[Python] I'm trying to retrieve any element in an XML document that has an href
attribute, at any level of the XML document. For example:
<OuterElement href='a.com'>
<InnerElement>
<NestedInner href='b.com' />
<NestedInner href='c.com' />
<NestedInner />
</InnerElement>
<InnerElement href='d.com'/>
</OuterElement>
Would retrieve the following elements (as lxml element objects,simplified for visual clarity):
[<OuterElement href='a.com'>, <NestedInner href='b.com' />, <NestedInner href='c.com' />, <InnerElement href='d.com'/>]
I've tried using the following code to retrieve any element with an href tag, but it retrieves zero elements on a file full of elements with href attributes:
with(open(file, 'rb')) as f:
xml_tree = etree.parse(f)
href_elements = xml_tree.xpath(".//*[@href]")
Shouldn't this code select any element (.//*
) with the specified attribute ([@href]
)? From my understanding (definitely correct me if I am wrong, I most likely am), href_elements
should be an array of lxml element objects that each have an href attribute.
important clarification: I have seen many people asking about xpath on Stack Overflow, but I have yet to find a solved question about how to search through all elements in an xml and retrieve every element that fits a criteria (such as href).

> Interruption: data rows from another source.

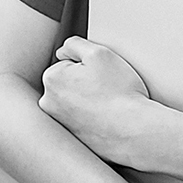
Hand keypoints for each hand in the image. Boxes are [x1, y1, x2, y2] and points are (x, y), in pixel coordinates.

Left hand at [39, 36, 150, 161]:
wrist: (134, 131)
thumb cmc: (119, 93)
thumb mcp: (98, 53)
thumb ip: (74, 44)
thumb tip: (62, 52)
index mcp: (51, 79)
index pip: (67, 61)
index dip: (88, 64)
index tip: (101, 74)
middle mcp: (48, 104)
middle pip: (68, 81)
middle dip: (85, 81)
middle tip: (106, 87)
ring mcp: (59, 123)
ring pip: (76, 100)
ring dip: (89, 98)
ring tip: (107, 103)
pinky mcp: (72, 138)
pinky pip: (83, 119)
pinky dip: (92, 116)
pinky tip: (107, 117)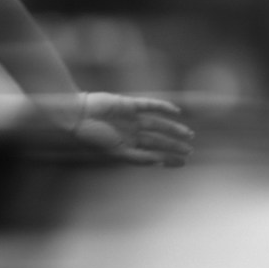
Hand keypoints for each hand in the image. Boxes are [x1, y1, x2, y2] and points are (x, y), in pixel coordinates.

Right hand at [70, 92, 193, 167]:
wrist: (78, 117)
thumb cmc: (93, 138)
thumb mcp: (116, 152)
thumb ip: (137, 157)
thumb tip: (158, 162)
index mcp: (127, 147)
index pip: (153, 153)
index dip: (168, 158)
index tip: (183, 163)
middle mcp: (132, 133)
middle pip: (158, 140)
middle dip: (174, 145)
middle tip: (190, 150)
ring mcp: (131, 119)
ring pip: (158, 125)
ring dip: (173, 129)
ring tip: (188, 134)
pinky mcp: (129, 104)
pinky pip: (150, 105)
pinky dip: (163, 107)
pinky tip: (176, 111)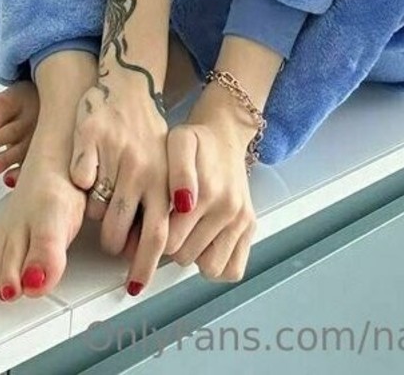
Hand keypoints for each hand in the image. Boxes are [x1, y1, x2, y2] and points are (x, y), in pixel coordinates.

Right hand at [68, 67, 170, 291]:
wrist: (129, 86)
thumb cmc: (146, 136)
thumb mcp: (166, 168)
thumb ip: (161, 206)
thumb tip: (156, 250)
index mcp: (163, 178)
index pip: (159, 234)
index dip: (145, 263)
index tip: (136, 282)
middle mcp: (142, 167)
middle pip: (123, 229)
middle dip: (115, 249)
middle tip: (112, 250)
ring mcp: (115, 152)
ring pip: (97, 209)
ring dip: (97, 219)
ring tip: (102, 214)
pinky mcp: (90, 136)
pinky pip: (80, 178)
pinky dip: (81, 186)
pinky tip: (87, 182)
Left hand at [163, 92, 257, 281]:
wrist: (224, 134)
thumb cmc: (195, 141)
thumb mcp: (178, 141)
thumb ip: (178, 170)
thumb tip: (184, 204)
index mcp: (206, 191)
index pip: (170, 241)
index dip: (155, 236)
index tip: (153, 222)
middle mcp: (228, 209)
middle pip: (186, 257)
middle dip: (172, 245)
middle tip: (170, 223)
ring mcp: (241, 220)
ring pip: (210, 268)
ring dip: (195, 256)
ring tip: (188, 233)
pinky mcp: (250, 227)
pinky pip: (234, 269)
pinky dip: (219, 264)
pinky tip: (206, 244)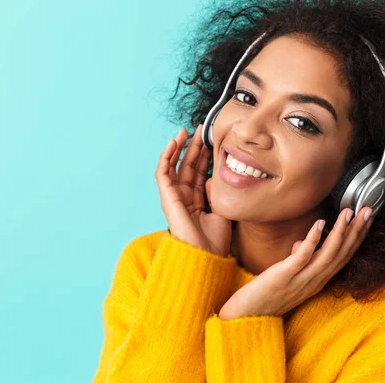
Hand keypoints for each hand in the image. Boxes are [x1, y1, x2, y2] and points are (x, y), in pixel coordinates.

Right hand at [156, 123, 231, 257]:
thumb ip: (216, 192)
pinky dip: (166, 157)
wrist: (207, 255)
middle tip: (200, 129)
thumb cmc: (215, 240)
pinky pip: (163, 173)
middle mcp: (184, 197)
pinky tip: (173, 143)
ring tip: (185, 132)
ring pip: (174, 166)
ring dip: (178, 148)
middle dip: (193, 147)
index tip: (210, 139)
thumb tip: (214, 176)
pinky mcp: (168, 198)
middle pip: (187, 166)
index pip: (199, 171)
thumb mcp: (221, 209)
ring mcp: (175, 197)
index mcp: (197, 200)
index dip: (203, 155)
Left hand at [218, 206, 373, 319]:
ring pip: (327, 255)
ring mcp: (300, 280)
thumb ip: (300, 260)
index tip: (367, 219)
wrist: (246, 316)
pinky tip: (320, 223)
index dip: (357, 238)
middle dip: (356, 231)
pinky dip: (313, 240)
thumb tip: (304, 242)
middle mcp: (314, 281)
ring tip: (348, 212)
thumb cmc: (266, 294)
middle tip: (368, 210)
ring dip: (340, 232)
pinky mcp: (284, 276)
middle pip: (341, 254)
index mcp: (317, 280)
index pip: (343, 256)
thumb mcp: (289, 276)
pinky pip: (302, 257)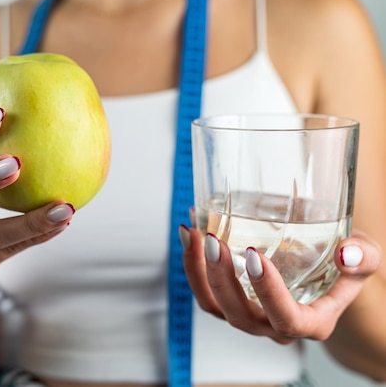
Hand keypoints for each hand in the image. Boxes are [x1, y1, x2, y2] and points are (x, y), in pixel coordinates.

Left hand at [180, 225, 381, 343]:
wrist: (327, 267)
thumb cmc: (345, 264)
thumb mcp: (366, 257)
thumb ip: (363, 256)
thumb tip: (347, 254)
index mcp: (311, 322)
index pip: (287, 318)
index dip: (268, 292)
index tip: (254, 254)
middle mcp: (274, 325)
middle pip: (240, 315)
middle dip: (222, 278)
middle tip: (213, 240)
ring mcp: (248, 316)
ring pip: (214, 306)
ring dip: (198, 271)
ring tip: (193, 233)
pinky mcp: (228, 301)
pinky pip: (204, 291)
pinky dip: (192, 263)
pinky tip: (189, 231)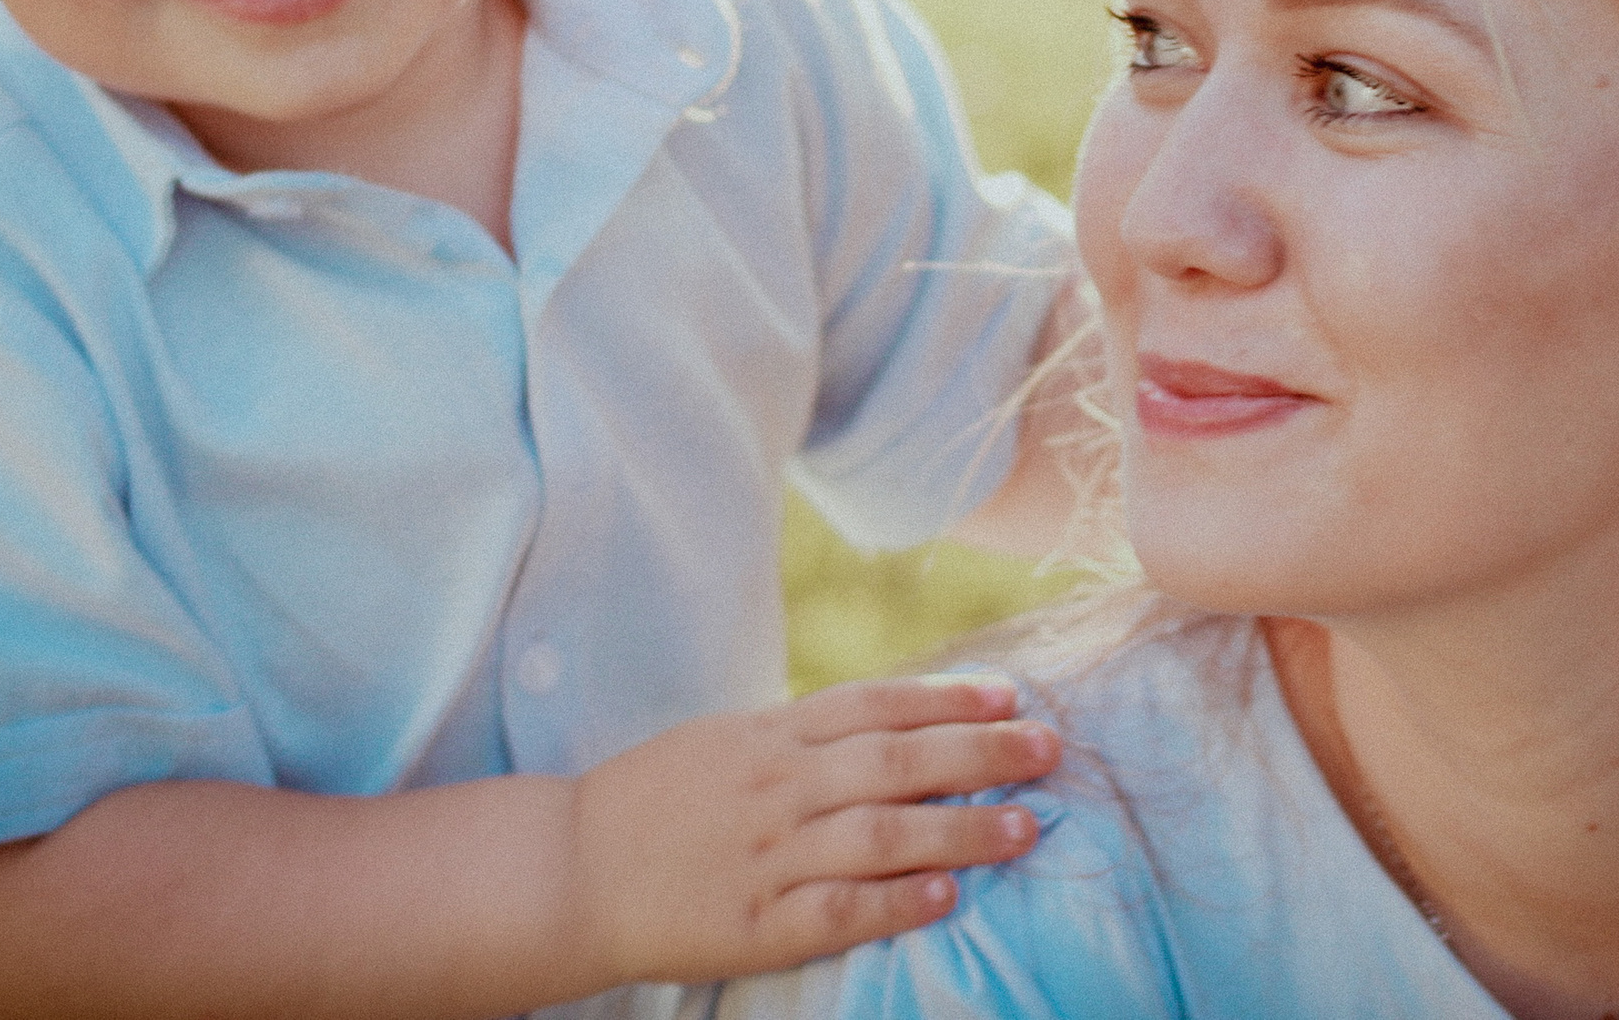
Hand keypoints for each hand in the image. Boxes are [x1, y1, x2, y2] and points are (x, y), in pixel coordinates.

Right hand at [565, 675, 1059, 985]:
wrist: (570, 869)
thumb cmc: (659, 800)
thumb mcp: (729, 741)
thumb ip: (807, 735)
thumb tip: (899, 719)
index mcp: (770, 736)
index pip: (876, 704)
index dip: (949, 698)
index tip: (1013, 695)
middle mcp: (776, 788)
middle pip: (895, 760)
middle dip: (980, 752)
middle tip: (1048, 749)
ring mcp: (766, 856)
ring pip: (879, 835)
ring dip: (960, 828)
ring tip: (1025, 826)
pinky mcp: (754, 925)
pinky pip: (835, 911)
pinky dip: (893, 902)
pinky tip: (945, 897)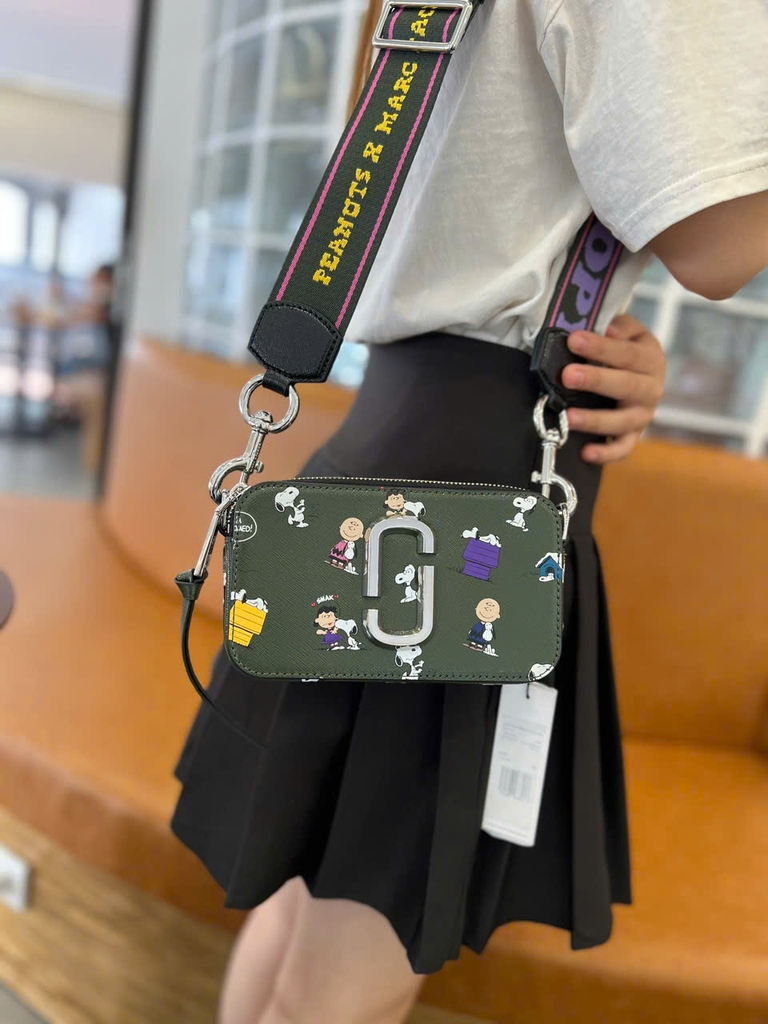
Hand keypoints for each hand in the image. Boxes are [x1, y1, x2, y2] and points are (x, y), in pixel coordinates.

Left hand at [561, 314, 665, 463]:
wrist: (636, 372)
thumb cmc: (623, 348)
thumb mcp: (625, 330)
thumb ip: (617, 326)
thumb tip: (608, 330)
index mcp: (650, 358)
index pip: (627, 353)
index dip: (600, 347)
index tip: (573, 340)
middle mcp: (652, 388)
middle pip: (625, 386)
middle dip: (595, 380)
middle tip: (568, 375)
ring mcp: (642, 415)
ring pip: (622, 421)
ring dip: (595, 420)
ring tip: (569, 416)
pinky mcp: (632, 436)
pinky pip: (622, 449)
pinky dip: (606, 454)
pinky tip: (585, 453)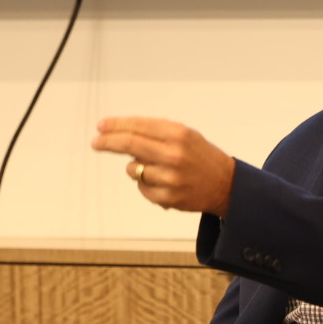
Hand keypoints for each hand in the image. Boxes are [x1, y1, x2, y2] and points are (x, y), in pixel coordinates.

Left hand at [93, 117, 235, 216]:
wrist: (226, 185)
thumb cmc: (201, 156)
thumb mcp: (185, 135)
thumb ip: (156, 132)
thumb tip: (120, 133)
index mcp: (178, 134)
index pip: (137, 127)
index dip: (115, 125)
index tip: (101, 126)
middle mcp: (174, 154)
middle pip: (129, 145)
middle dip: (107, 142)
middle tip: (96, 142)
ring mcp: (170, 178)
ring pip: (133, 169)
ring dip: (137, 168)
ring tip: (156, 168)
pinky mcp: (168, 197)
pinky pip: (142, 188)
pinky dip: (146, 185)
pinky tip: (163, 183)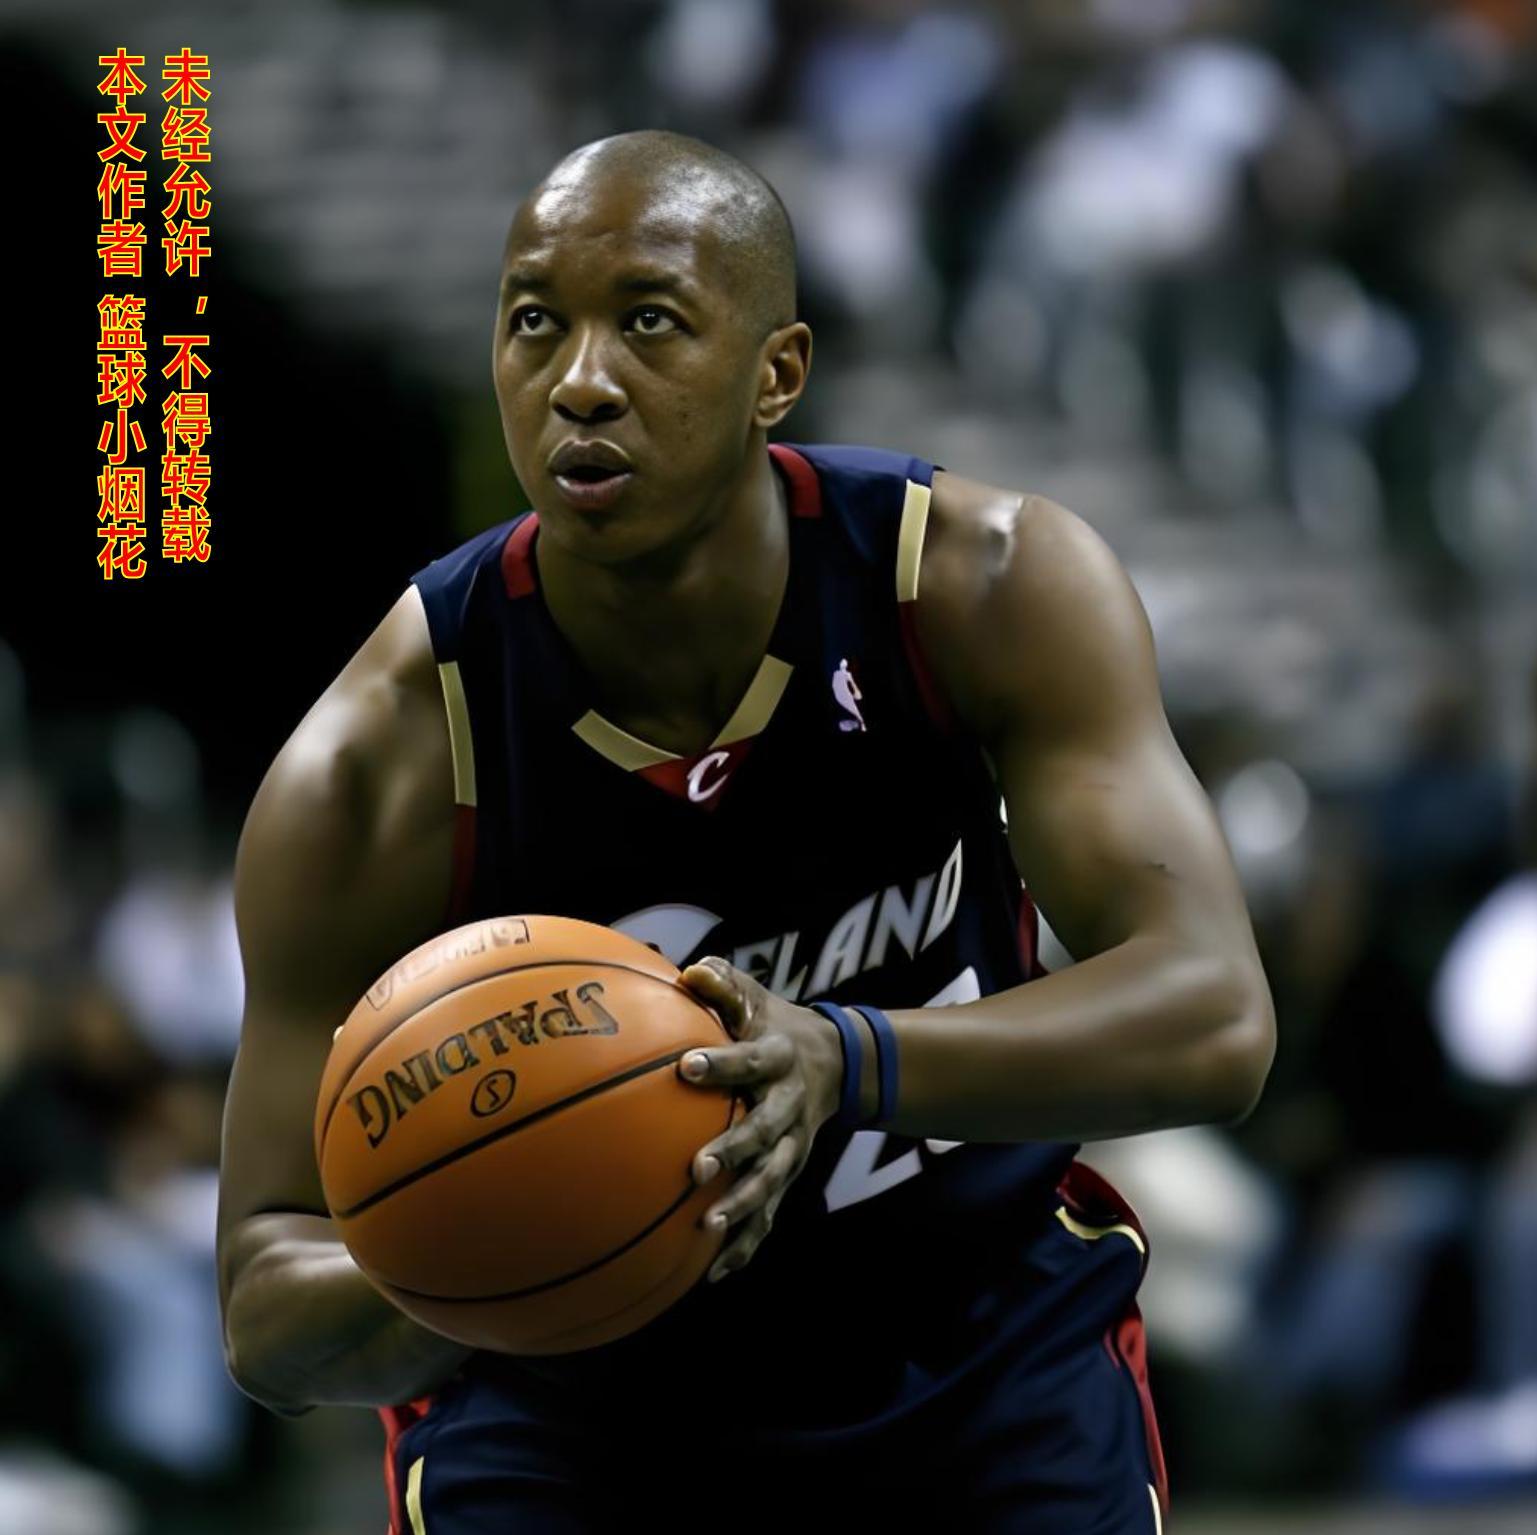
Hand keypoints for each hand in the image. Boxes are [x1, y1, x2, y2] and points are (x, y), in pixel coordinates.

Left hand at [676, 957, 842, 1282]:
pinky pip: (769, 1214)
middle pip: (765, 1131)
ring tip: (708, 1227)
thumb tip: (689, 969)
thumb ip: (724, 983)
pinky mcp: (788, 1174)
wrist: (840, 1064)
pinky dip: (746, 1243)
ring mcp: (793, 1146)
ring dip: (743, 1205)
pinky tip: (714, 1273)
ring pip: (772, 1180)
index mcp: (778, 1060)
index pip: (749, 1061)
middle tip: (697, 1167)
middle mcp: (790, 1106)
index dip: (722, 1064)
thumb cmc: (775, 1024)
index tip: (686, 1067)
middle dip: (735, 1150)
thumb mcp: (756, 998)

CodePudding user response:
Based on ElementTree
import xml.etree.ElementTree as ET
xml = '''<OuterElement href='a.com'>
<InnerElement>
<NestedInner href='b.com' />
<NestedInner href='c.com' />
<NestedInner />
</InnerElement>
<InnerElement href='d.com'/>
</OuterElement>'''
root = ET.fromstring(xml)
elements_with_href = [root] if 'href' in root.attrib else []
elements_with_href.extend(root.findall('.//*[@href]'))
for e in elements_with_href:
print(f'{e.tag} : {e.attrib["href"]}')
output
OuterElement : a.com
NestedInner : b.com
NestedInner : c.com
InnerElement : d.com